Segmentation data

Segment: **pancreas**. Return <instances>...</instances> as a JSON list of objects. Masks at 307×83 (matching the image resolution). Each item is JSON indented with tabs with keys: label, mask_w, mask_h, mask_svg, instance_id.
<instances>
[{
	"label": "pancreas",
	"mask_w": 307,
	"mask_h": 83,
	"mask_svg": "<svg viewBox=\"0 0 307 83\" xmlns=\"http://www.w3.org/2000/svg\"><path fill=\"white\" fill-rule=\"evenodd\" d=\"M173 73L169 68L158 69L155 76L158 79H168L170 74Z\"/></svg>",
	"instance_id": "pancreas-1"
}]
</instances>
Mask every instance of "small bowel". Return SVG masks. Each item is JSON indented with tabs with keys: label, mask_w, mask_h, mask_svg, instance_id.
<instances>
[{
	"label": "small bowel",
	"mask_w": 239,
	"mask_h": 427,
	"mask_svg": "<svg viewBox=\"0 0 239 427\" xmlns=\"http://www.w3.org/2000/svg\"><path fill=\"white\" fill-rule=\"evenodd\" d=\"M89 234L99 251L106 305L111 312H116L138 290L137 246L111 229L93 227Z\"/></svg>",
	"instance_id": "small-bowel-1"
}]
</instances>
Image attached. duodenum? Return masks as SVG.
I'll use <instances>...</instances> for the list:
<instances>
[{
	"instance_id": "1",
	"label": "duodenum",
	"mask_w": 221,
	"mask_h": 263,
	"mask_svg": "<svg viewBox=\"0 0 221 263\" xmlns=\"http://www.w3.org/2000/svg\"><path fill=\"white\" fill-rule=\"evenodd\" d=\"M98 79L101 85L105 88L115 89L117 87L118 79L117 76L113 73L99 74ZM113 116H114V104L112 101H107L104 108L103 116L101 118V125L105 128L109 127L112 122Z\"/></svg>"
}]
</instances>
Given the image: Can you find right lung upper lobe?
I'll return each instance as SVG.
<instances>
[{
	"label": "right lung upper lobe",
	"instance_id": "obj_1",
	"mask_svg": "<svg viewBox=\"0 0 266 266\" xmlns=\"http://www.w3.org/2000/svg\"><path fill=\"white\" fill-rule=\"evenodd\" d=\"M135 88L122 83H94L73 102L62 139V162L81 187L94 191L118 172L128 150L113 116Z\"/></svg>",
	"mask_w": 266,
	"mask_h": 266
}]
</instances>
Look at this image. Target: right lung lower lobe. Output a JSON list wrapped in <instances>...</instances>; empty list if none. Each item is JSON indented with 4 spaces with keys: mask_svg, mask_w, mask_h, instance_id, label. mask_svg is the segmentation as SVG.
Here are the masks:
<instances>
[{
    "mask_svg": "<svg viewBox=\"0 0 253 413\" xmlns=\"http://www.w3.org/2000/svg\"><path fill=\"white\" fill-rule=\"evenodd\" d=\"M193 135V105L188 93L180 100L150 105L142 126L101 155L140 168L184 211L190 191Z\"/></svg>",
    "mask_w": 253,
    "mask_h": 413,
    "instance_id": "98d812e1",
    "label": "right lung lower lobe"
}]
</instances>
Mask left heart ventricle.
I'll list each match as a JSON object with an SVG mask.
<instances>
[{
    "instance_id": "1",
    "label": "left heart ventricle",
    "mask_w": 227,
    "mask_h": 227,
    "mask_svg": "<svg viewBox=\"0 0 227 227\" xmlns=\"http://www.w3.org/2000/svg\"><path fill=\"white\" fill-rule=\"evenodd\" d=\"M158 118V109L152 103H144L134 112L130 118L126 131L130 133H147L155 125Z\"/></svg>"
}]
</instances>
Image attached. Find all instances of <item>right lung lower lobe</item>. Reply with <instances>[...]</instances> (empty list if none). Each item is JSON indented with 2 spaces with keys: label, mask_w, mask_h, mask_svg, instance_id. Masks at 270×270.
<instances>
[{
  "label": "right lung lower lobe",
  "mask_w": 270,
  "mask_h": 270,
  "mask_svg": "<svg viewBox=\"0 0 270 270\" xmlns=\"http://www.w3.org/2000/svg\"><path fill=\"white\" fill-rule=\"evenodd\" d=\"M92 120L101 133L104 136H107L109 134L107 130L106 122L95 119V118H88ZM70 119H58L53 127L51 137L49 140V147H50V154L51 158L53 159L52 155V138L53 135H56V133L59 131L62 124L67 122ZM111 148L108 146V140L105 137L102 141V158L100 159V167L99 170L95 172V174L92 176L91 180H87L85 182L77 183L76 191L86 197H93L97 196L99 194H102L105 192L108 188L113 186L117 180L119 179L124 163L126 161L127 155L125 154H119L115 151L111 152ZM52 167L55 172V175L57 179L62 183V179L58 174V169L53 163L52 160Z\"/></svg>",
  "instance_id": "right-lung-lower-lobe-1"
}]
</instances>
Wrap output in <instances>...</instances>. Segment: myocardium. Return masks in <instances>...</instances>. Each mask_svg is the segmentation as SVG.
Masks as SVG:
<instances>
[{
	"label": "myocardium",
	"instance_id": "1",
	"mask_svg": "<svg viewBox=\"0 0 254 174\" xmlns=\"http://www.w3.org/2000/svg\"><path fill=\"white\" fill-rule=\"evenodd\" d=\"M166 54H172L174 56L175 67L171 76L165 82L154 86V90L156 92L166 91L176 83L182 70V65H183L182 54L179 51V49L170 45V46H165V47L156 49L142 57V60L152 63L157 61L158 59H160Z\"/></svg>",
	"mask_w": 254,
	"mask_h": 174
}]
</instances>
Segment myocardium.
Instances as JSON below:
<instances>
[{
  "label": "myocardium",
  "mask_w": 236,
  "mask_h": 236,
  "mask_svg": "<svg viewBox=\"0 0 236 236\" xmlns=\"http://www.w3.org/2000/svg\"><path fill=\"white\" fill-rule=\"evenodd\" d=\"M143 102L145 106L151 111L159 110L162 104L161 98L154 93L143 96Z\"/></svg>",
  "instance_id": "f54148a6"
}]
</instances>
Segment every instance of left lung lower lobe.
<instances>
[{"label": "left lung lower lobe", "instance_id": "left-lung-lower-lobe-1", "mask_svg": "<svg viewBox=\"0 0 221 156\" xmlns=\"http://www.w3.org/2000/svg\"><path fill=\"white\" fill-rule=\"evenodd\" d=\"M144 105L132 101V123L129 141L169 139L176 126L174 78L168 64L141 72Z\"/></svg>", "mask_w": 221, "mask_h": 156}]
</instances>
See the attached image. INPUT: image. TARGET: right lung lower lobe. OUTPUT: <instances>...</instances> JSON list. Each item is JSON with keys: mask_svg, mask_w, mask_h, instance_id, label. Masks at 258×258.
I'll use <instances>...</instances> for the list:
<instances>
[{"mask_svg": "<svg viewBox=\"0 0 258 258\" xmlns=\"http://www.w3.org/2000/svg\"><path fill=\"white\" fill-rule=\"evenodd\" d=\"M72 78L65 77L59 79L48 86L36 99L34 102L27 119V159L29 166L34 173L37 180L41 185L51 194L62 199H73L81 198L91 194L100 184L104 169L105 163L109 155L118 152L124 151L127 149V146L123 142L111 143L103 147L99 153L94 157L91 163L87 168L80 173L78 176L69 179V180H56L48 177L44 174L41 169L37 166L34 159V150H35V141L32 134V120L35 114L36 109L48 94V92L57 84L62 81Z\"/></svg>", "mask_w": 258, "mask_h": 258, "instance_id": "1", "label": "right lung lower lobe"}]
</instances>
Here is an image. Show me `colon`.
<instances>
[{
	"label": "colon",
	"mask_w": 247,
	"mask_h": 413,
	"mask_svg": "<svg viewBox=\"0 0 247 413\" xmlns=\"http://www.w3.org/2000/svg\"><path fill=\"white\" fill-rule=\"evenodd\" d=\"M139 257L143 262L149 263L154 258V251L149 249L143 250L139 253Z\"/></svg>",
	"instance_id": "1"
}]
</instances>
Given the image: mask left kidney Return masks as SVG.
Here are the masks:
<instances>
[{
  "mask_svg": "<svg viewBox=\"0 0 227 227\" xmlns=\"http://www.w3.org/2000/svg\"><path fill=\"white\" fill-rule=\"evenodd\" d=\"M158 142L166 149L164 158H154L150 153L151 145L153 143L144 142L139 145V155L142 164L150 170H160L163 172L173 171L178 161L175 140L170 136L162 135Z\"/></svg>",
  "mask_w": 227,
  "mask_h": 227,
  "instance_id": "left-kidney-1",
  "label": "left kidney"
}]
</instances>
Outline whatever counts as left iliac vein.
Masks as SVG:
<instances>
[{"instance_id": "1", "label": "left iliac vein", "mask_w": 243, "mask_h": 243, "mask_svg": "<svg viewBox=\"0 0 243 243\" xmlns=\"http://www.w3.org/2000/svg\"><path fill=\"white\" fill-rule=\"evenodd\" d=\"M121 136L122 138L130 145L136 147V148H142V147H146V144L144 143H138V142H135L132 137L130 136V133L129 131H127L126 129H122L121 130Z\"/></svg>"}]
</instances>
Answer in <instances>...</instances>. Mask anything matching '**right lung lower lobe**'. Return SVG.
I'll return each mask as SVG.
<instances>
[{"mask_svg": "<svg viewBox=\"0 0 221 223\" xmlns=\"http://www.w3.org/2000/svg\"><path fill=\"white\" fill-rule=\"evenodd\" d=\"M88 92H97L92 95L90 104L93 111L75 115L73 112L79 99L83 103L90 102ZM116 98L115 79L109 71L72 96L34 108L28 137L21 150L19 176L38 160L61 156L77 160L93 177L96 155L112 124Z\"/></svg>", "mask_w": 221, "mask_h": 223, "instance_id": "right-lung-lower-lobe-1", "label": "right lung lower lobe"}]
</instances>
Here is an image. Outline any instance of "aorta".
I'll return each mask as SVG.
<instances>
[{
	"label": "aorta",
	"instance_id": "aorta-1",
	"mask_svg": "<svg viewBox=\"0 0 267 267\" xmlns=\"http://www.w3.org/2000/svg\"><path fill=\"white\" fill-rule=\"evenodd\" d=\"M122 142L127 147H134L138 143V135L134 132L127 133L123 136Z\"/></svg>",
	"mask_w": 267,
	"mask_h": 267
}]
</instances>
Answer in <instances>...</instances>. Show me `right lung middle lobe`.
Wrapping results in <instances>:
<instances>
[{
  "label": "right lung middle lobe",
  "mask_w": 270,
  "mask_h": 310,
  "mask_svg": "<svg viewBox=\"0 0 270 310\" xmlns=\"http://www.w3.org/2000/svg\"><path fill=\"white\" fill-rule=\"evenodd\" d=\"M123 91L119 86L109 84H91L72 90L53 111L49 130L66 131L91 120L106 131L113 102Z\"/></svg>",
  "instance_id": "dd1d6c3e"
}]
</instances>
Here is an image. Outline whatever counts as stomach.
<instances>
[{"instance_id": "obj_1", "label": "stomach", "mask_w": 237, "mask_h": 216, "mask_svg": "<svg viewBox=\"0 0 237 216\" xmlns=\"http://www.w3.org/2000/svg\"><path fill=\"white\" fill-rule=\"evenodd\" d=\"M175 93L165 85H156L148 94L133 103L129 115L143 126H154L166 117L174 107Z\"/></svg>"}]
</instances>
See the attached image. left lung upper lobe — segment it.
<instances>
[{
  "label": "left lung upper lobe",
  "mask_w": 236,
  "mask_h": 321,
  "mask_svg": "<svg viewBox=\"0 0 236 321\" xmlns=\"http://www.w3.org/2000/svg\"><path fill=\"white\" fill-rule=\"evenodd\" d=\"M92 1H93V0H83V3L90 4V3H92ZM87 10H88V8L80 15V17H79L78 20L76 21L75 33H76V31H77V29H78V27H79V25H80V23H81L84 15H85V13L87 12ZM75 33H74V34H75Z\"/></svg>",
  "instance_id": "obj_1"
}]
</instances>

OBJECTIVE: Copy the lines above verbatim, beginning with the line containing "Here is an image. Outline whatever" and continuing through the final line of the segmentation data.

CORRECT OUTPUT:
Here is an image. Outline whatever counts as stomach.
<instances>
[{"instance_id": "obj_1", "label": "stomach", "mask_w": 237, "mask_h": 216, "mask_svg": "<svg viewBox=\"0 0 237 216\" xmlns=\"http://www.w3.org/2000/svg\"><path fill=\"white\" fill-rule=\"evenodd\" d=\"M175 93L165 85H156L148 94L133 103L129 115L143 126H154L166 117L174 107Z\"/></svg>"}]
</instances>
See the attached image. left lung upper lobe — segment it.
<instances>
[{
  "label": "left lung upper lobe",
  "mask_w": 236,
  "mask_h": 321,
  "mask_svg": "<svg viewBox=\"0 0 236 321\" xmlns=\"http://www.w3.org/2000/svg\"><path fill=\"white\" fill-rule=\"evenodd\" d=\"M92 1H93V0H83V3L90 4V3H92ZM87 10H88V8L80 15V17H79L78 20L76 21L75 33H76V31H77V29H78V27H79V25H80V23H81L84 15H85V13L87 12ZM75 33H74V34H75Z\"/></svg>",
  "instance_id": "obj_1"
}]
</instances>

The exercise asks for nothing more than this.